Con l’estate e una maggiore esposizione al Sole, crescono i rischi. Infatti i raggi ultravioletti UVA e UVB contribuiscono alla formazione dei tumori della pelle. In particolare l’esposizione ai raggi UV raddoppia il rischio di sviluppare un melanoma cutaneo.

Per questo AIRC, lAssociazione Italiana per la Ricerca sul Cancro, sottolinea l’importanza della prevenzione e della corretta esposizione ai raggi solari.

Si stima che nel 2017 in Italia 14.000 persone, 7.300 uomini e 6.700 donne, abbiano ricevuto una diagnosi di melanoma della cute, che rappresenta il 3% di tutti i tumori. Il rischio di sviluppare un melanoma cutaneo è elevato sia negli uomini (se ne ammala 1 su 63) sia nelle donne (1 su 81). Purtroppo questi numeri sono in costante aumento: l’incidenza cresce ogni anno del 4,4% nella popolazione maschile e del 3% in quella femminile.

La buona notizia è che la sopravvivenza a 5 anni per i melanomi cutanei in Italia è pari all’86,8%, percentuale che sale fino al 93,6% nei pazienti giovani (15-44 anni). (Fonte dei dati: AIOM e AIRTUM, I numeri del cancro in Italia 2017).

Cosa possiamo fare per proteggerci, ecco i consigli dell’AIRC:

  • Evitare di esporsi al Sole nelle ore più calde e troppo a lungo;
  • Mettere la crema solare più volte al giorno con protezione superiore a 30;
  • Indossare cappello, occhiali da sole e maglietta;
  • Non esporre mai i neonati direttamente al Sole.

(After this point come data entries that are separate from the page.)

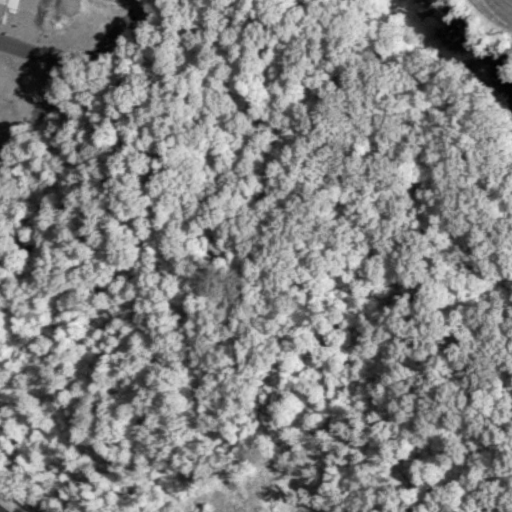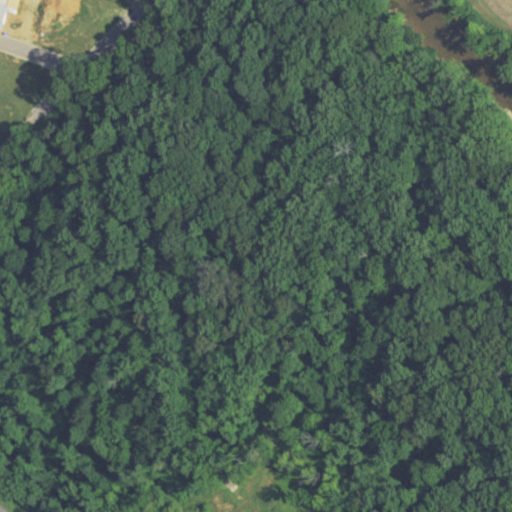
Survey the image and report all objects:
river: (464, 46)
road: (17, 47)
road: (42, 59)
park: (62, 65)
road: (2, 509)
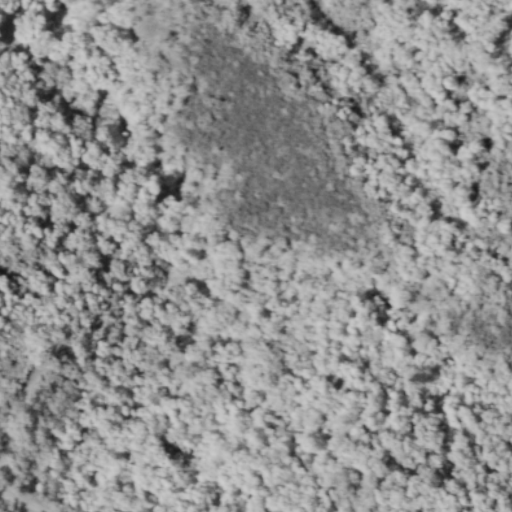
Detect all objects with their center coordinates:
road: (17, 505)
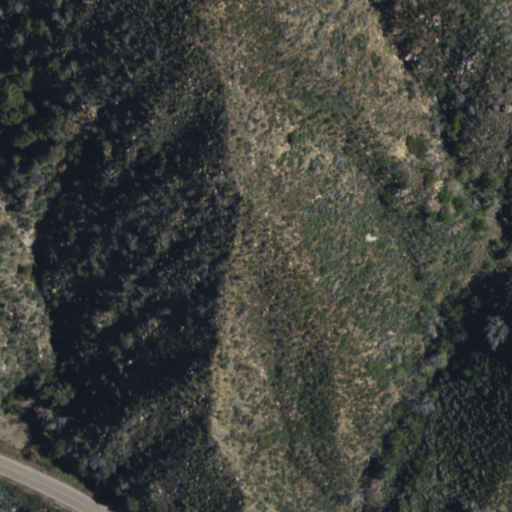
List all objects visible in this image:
parking lot: (2, 473)
road: (48, 487)
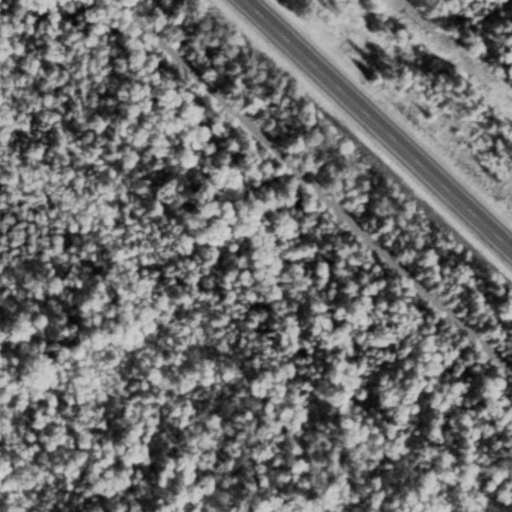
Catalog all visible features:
road: (378, 124)
road: (310, 187)
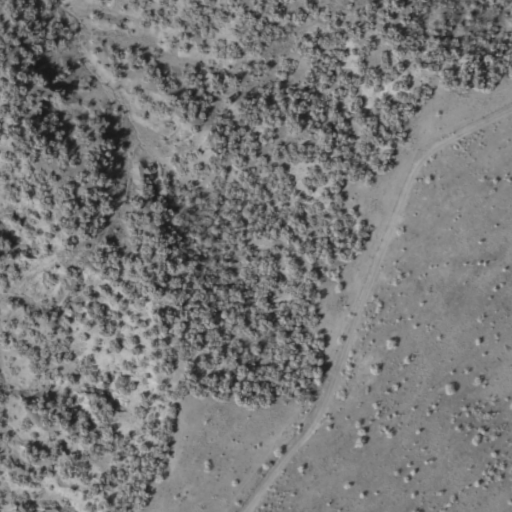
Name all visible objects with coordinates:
road: (394, 360)
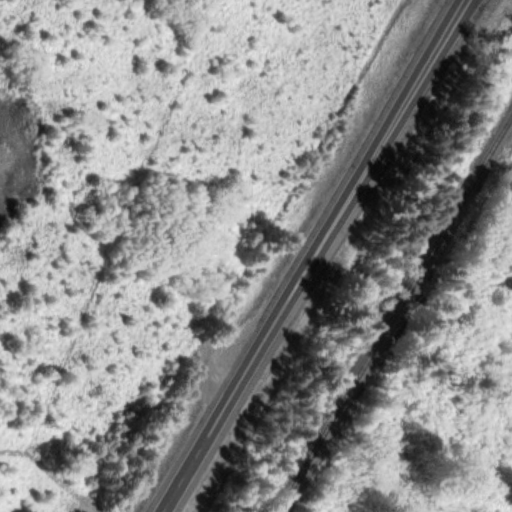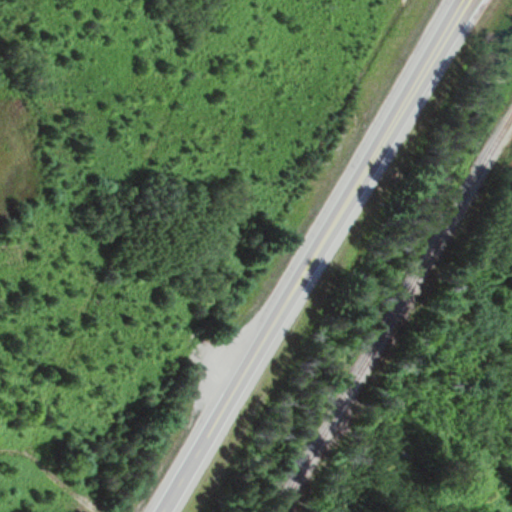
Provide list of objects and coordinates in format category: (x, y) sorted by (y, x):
road: (313, 256)
railway: (396, 314)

I segnali che non vanno trascurati:

Fondamentale è tenere presente l’alfabeto della prevenzione. E se si nota una di queste cose, rivolgersi al medico per un controllo:

  • A: Asimmetria della macchia;
  • B: Bordi irregolari e frastagliati;
  • C: Colore della macchia molto scuro o con diverse gradazioni;
  • D: Dimensioni superiori ai 6mm o in aumento;
  • E:  Evoluzione nell’aspetto di una macchia, come un neo che da liscio diventa rugoso o comincia a prudere o a sanguinare.

Cosa fa la ricerca:

La sopravvivenza a 5 anni per i melanomi cutanei è arrivata a quasi l’87% grazie ai progressi della ricerca, che stanno modificando drasticamente il trattamento di questa patologia. AIRC sta dando un importante contributo a questi progressi: nel solo 2018 ha destinato oltre 2,6 milioni di euro per 34 progetti e borse di studio sui tumori della pelle.